Entre 1946 y 1979 obtuvieron registro tres partidos, añadidos a los que existían previamente a aquella primera fecha (el PRI y el PAN), no porque satisficieran el requisito de agrupar a determinado número de militantes (que nunca lo consiguieron) sino porque eran piezas indispensables de la escenografía democrática. Por eso el Popular (luego apellidado Socialista), el Auténtico de la Revolución Mexicana y el Nacionalista de México fueron parte de una simulación que culminó con la entrega de curules cuando obtuvieron más del uno y medio por ciento de la votación total nacional, fingimiento que se disfrazó de interpretación del espíritu que no de la letra de la ley. Para auspiciar la competencia, en 1977 se introdujo el registro condicionado como vía de acceso más viable a la liza electoral, y también se escogió el uno y medio por ciento como cuota a alcanzar para permanecer en la contienda.
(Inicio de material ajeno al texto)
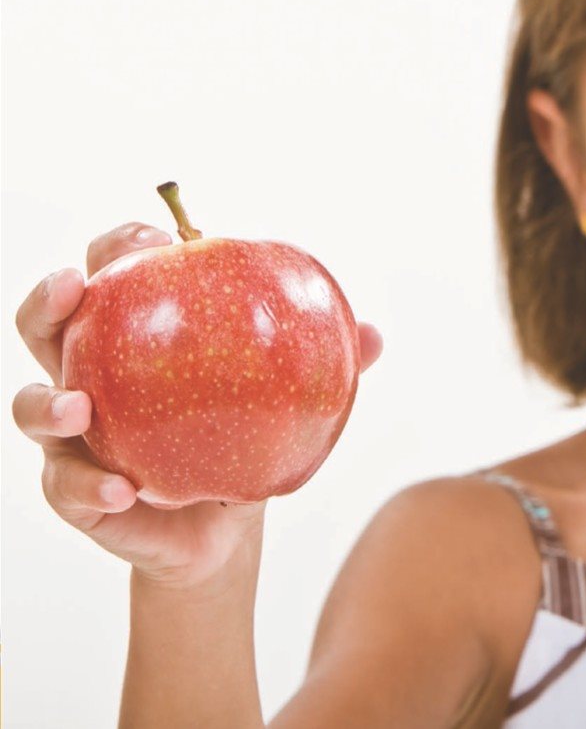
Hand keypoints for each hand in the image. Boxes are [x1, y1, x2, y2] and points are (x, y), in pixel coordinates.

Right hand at [13, 222, 382, 588]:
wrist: (225, 525)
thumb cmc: (244, 434)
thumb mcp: (284, 394)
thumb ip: (325, 361)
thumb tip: (374, 334)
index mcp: (136, 335)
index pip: (114, 273)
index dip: (120, 245)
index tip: (154, 237)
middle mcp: (93, 376)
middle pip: (47, 324)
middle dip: (49, 298)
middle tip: (74, 286)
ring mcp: (76, 435)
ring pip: (33, 407)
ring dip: (46, 402)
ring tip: (79, 408)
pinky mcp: (77, 492)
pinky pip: (67, 488)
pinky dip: (89, 487)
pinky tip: (124, 489)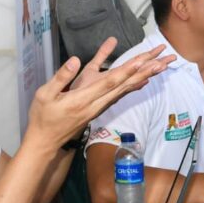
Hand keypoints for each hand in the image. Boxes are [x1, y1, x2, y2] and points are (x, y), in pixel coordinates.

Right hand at [28, 45, 172, 149]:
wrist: (46, 142)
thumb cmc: (42, 117)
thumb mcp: (44, 95)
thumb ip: (61, 77)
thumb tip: (75, 60)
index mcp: (82, 99)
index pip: (108, 83)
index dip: (125, 72)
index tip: (140, 61)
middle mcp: (95, 104)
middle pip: (123, 86)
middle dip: (142, 72)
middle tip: (161, 62)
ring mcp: (99, 108)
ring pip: (124, 90)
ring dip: (142, 78)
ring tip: (159, 67)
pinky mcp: (99, 109)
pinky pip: (119, 95)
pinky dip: (133, 86)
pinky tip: (144, 81)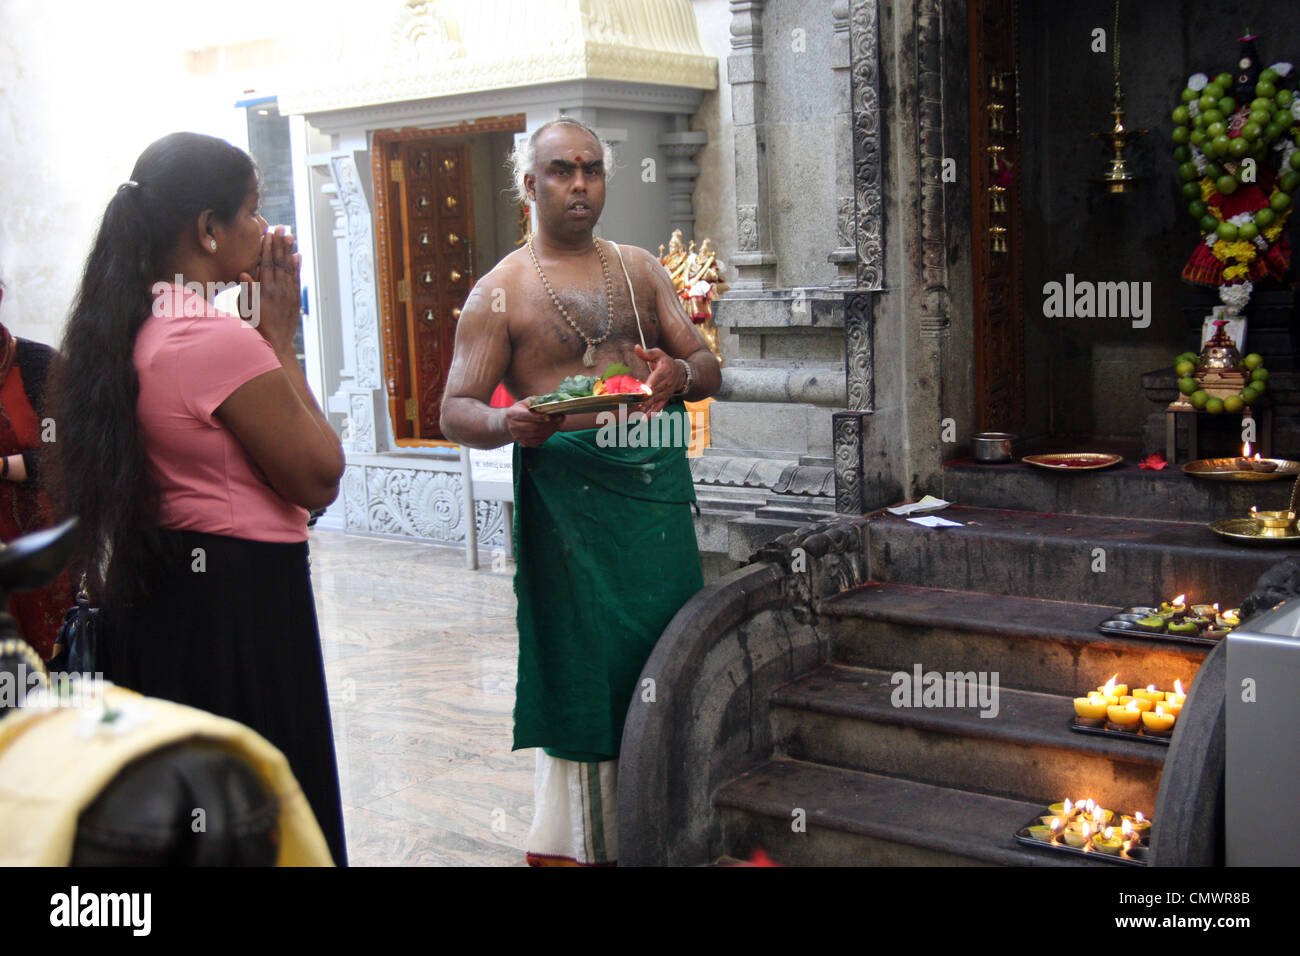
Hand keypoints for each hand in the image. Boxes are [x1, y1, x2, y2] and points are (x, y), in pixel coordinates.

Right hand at [240, 227, 300, 353]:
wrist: (276, 342)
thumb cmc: (255, 326)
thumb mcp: (245, 309)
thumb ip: (246, 291)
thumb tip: (244, 274)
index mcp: (265, 291)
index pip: (266, 264)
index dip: (267, 248)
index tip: (267, 234)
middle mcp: (279, 290)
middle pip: (279, 262)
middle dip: (280, 243)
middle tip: (281, 228)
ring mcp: (289, 294)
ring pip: (290, 268)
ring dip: (289, 250)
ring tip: (290, 235)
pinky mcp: (296, 299)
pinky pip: (297, 279)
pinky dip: (297, 267)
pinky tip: (298, 256)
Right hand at [504, 399, 564, 446]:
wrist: (514, 421)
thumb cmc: (523, 409)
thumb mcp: (527, 402)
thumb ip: (536, 401)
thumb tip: (547, 404)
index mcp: (512, 413)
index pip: (526, 416)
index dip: (538, 417)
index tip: (549, 416)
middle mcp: (513, 426)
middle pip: (533, 426)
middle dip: (548, 423)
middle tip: (560, 418)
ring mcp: (517, 436)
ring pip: (537, 434)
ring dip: (550, 429)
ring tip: (559, 423)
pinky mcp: (523, 443)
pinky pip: (538, 441)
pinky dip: (547, 436)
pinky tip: (553, 429)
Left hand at [633, 344, 683, 415]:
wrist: (681, 373)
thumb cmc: (666, 362)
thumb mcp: (658, 354)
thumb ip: (647, 353)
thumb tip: (636, 347)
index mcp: (663, 371)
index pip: (656, 378)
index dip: (650, 385)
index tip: (643, 391)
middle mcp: (665, 383)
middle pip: (654, 392)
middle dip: (644, 399)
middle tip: (634, 404)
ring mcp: (666, 392)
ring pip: (655, 401)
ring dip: (646, 407)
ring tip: (637, 413)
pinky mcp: (665, 399)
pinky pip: (659, 407)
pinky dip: (652, 413)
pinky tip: (644, 420)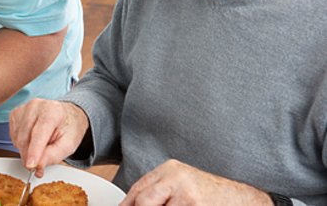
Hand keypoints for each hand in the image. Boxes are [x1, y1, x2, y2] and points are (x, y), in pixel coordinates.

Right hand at [9, 99, 87, 176]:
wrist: (65, 115)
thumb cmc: (68, 128)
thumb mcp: (69, 144)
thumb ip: (54, 155)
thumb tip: (38, 165)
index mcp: (52, 110)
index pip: (39, 133)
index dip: (34, 151)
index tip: (30, 165)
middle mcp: (35, 106)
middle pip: (25, 137)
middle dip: (29, 156)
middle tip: (37, 167)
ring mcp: (23, 108)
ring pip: (18, 139)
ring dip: (26, 150)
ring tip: (40, 148)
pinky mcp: (15, 114)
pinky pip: (13, 136)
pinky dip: (21, 144)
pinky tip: (32, 140)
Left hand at [121, 159, 272, 204]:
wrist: (245, 198)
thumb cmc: (212, 193)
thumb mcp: (182, 184)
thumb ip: (158, 191)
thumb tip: (132, 204)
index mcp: (169, 169)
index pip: (137, 190)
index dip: (127, 205)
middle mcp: (176, 179)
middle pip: (143, 202)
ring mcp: (187, 196)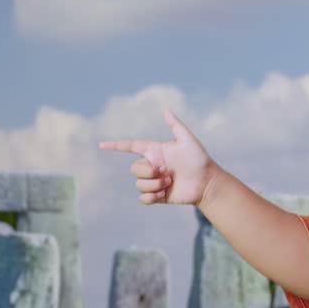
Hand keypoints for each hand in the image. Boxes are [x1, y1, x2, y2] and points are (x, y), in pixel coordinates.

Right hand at [99, 107, 216, 205]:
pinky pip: (143, 198)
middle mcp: (152, 166)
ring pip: (139, 184)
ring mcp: (154, 181)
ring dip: (154, 184)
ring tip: (170, 182)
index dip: (116, 146)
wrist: (207, 182)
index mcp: (155, 151)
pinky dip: (152, 196)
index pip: (131, 147)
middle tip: (167, 173)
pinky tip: (165, 193)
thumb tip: (166, 109)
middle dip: (148, 171)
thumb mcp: (188, 141)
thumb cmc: (199, 160)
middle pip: (134, 169)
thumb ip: (176, 125)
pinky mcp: (157, 195)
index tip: (101, 145)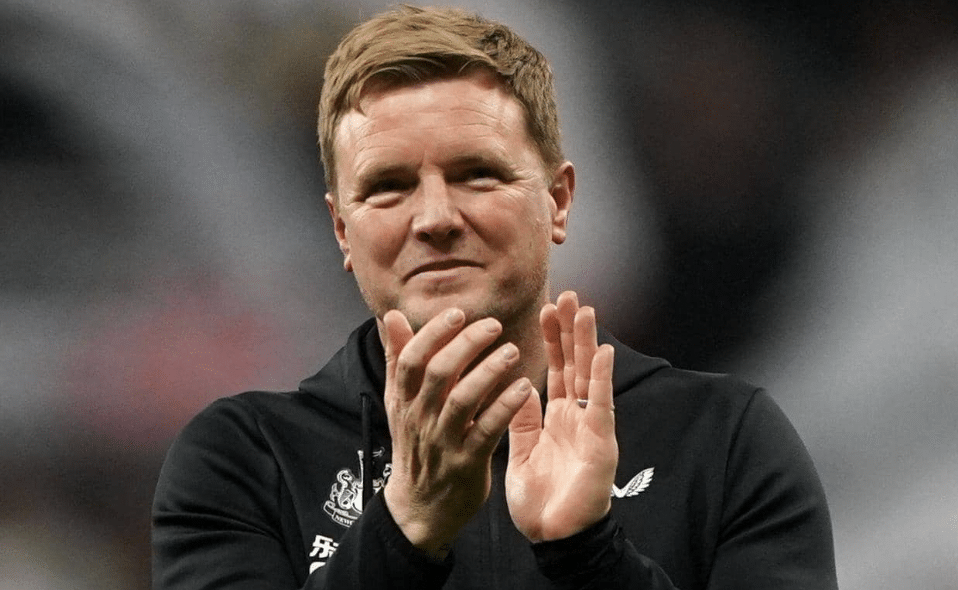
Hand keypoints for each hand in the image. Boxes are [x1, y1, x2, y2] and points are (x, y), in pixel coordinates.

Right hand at [380, 308, 532, 557]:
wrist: (419, 507)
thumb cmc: (416, 445)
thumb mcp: (400, 403)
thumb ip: (399, 358)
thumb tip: (392, 315)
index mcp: (403, 400)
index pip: (411, 358)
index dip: (434, 333)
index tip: (458, 313)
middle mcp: (420, 418)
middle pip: (438, 373)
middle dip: (466, 345)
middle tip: (494, 325)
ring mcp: (443, 442)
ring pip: (462, 400)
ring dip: (489, 371)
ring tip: (512, 351)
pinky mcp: (466, 463)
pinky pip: (487, 430)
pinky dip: (505, 407)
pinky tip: (524, 388)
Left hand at [506, 291, 616, 541]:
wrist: (552, 537)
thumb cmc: (540, 501)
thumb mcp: (522, 453)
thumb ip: (523, 420)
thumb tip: (520, 387)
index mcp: (556, 419)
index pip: (555, 370)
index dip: (552, 340)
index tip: (546, 308)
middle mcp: (576, 417)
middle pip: (573, 364)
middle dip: (570, 330)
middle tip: (567, 294)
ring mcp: (591, 427)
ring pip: (588, 376)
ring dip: (586, 342)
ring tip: (584, 309)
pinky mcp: (600, 442)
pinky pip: (600, 404)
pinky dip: (600, 378)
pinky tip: (601, 351)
A pesar de que no era muy alta, no fueron pocos los partidos que aparecían y desaparecían de la escena, por no alcanzarla. Y lo mismo ocurrió cuando se la elevó a dos por ciento, donde ahora se halla y que la propuesta presidencial pretende duplicar.

Hay razones para hacerlo, pues no es conveniente para la salud social y la de las finanzas públicas que se entregue dinero gubernamental a agrupamientos insolventes, no sólo ética sino también socialmente, pues no consiguen representar a un número importante de ciudadanos. El Partido de la Sociedad Nacionalista se convirtió en ejemplo de cómo un proyecto político se revela como un desvergonzado mercenarismo. Si se piensa en los trescientos y tantos millones con que la familia Riojas se retiró a la vida privada se antoja aplaudir toda iniciativa, incluida esta de Calderón, que impida o al menos dificulte obtener el registro para hacer negocio.

Pero en sentido contrario es indeseable que haya menos partidos de los que sean necesarios para comprender en su amplitud el abanico de las concepciones y aspiraciones políticas de la sociedad. El principio que en este punto movió a la reforma política por antonomasia, la de 1977, la de López Portillo y Reyes Heroles sigue siendo válido: que sea la sociedad, que sean los votantes los que determinen cuántos partidos han de contender entre sí. Pero cuando se estableció esa tesis no se surtía a los partidos con prerrogativas y gajes tan abundantemente enojosos como los que privan hoy. En este momento el ya muy obeso monto del financiamiento público hace imposible que de él participe un número de partidos mayor que el vigente, porque la fatiga del erario se agudizaría. Por lo tanto, para conciliar representatividad y libertad de participación se requiere reducir la munificencia estatal, de modo que una cantidad mucho menor destinada al financiamiento público alcance para muchos más partidos (y candidatos sin partido, si prosperara otro de los puntos propuestos por Calderón). En la coyuntura actual, por lo demás, la reforma tendría destinatarios expresos, los dos partidos que el año pasado no llegaron al cuatro por ciento que se busca imponer como requisito mínimo. Se trata de Convergencia y de Nueva Alianza, que en julio pasado alcanzaron cada uno porcentajes (alrededor de 3.40 por ciento) que los proscribirían de estar vigente la reforma planteada por Calderón. Suprimirlos ahora significaría afectar la posición de dos políticos de distinta manera poderosos. Convergencia es parte del proyecto de Andrés Manuel López Obrador, mientras que el Panal lo es de Elba Ester Gordillo. ¿Para eso se propone duplicar la cuota?